私たちは、この時、初めてこの樹の名前を知りました。


『ねぇ。写真撮って!』


あまり写真撮影を好まない彼女が、珍しくそれをねだり、お互いに一枚ずつの写真を撮影したのです。それは、この旅で撮影した唯一の写真となりました。
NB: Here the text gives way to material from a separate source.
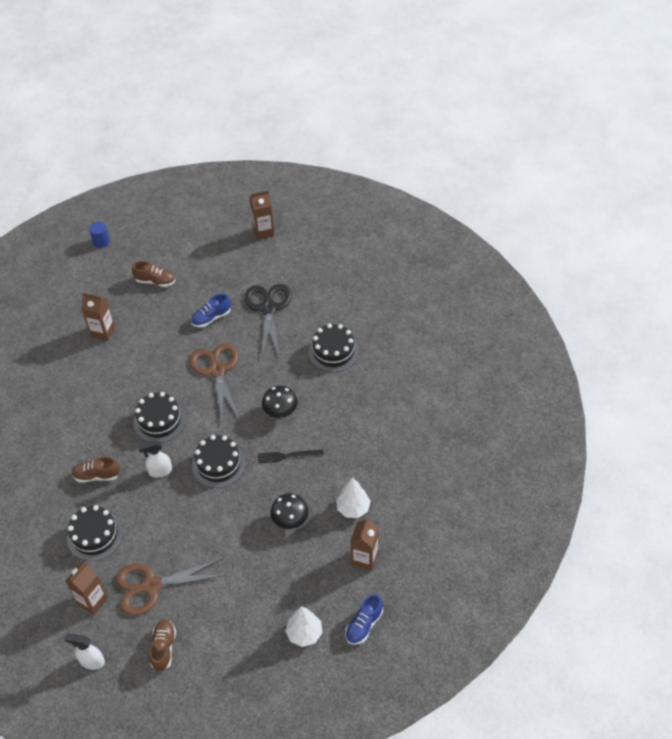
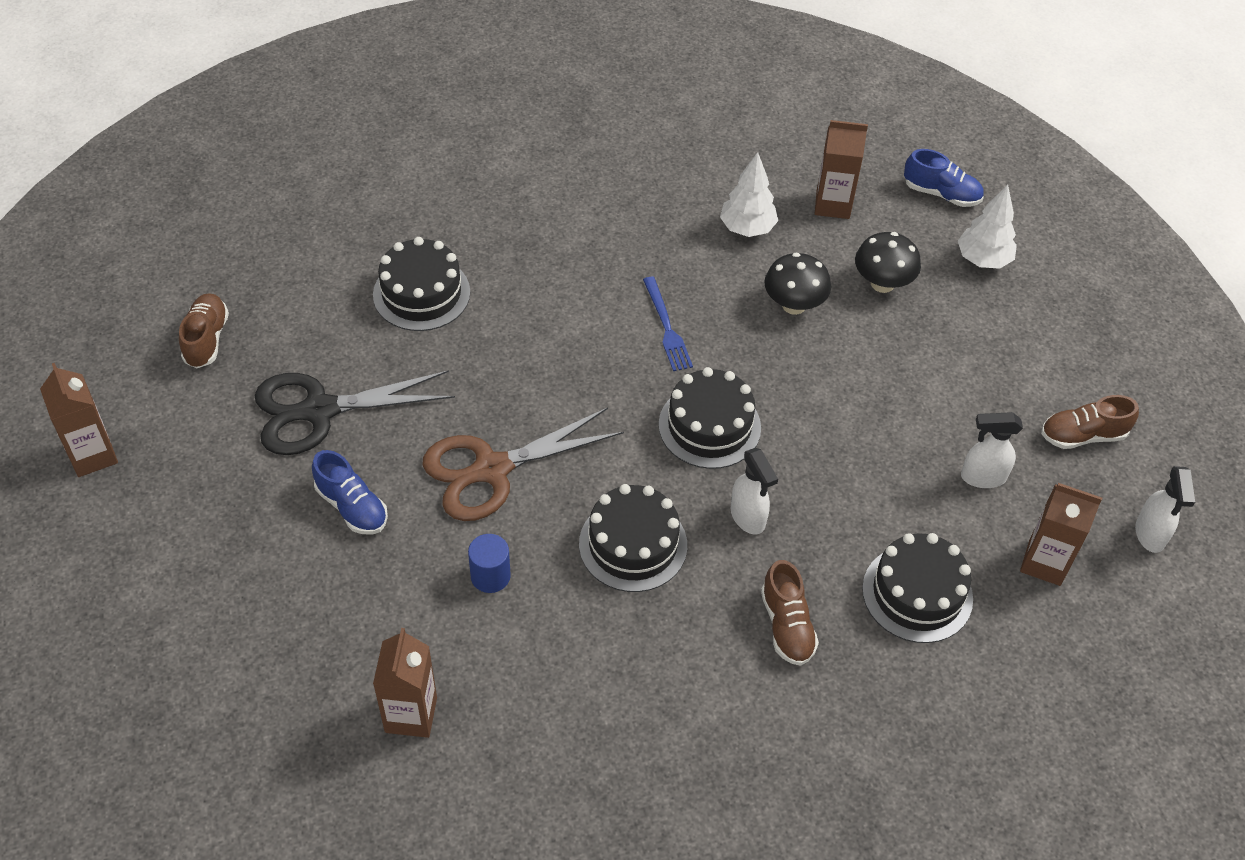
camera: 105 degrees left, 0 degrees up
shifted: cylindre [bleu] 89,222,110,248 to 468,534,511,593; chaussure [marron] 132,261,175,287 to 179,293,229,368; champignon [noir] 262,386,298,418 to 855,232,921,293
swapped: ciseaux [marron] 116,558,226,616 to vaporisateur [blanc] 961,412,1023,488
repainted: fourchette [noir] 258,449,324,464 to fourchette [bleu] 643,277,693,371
そして千歳に向かい、彼女は、ご実家へのお土産にと【かま栄】のひら天と、【きのとや】の焼きたてチーズタルトを買い求め・・


『すごく楽しかったね。あっという間に3日が過ぎちゃって、今は、ちょっと寂しいけど・・でも、また一緒に来ようね。北海道に・・』


【うん。今度はトマムに来ようよ。きっとゆっくり過ごせるから】


『Mさんと一緒だったらどこでもいいの。今度はホントにどこにも行かずに、ずっと一緒に居たいの』


こうして旅は、幕を閉じました。


後日のこと


『実家にタルトを持って行って、母と一緒に食べてたんだけど、その時にね。母に言われたのよ。【アナタ、少しの間に随分キレイになったわね。もしかして◯彦さん(彼女のご主人)の他に、いい人が出来たんじゃないの? もしかして・・Mさん ?】って。私、そんなこと言われると思ってなかったから、ビックリしちゃって黙っていたら【図星ね。アナタの顔にそう書いてあるもの。私はアナタの母親なんだから、この目は、節穴じゃないのよ。でも、パパと◯彦さんにバレたら大変だから気を付けなさいよ】って。』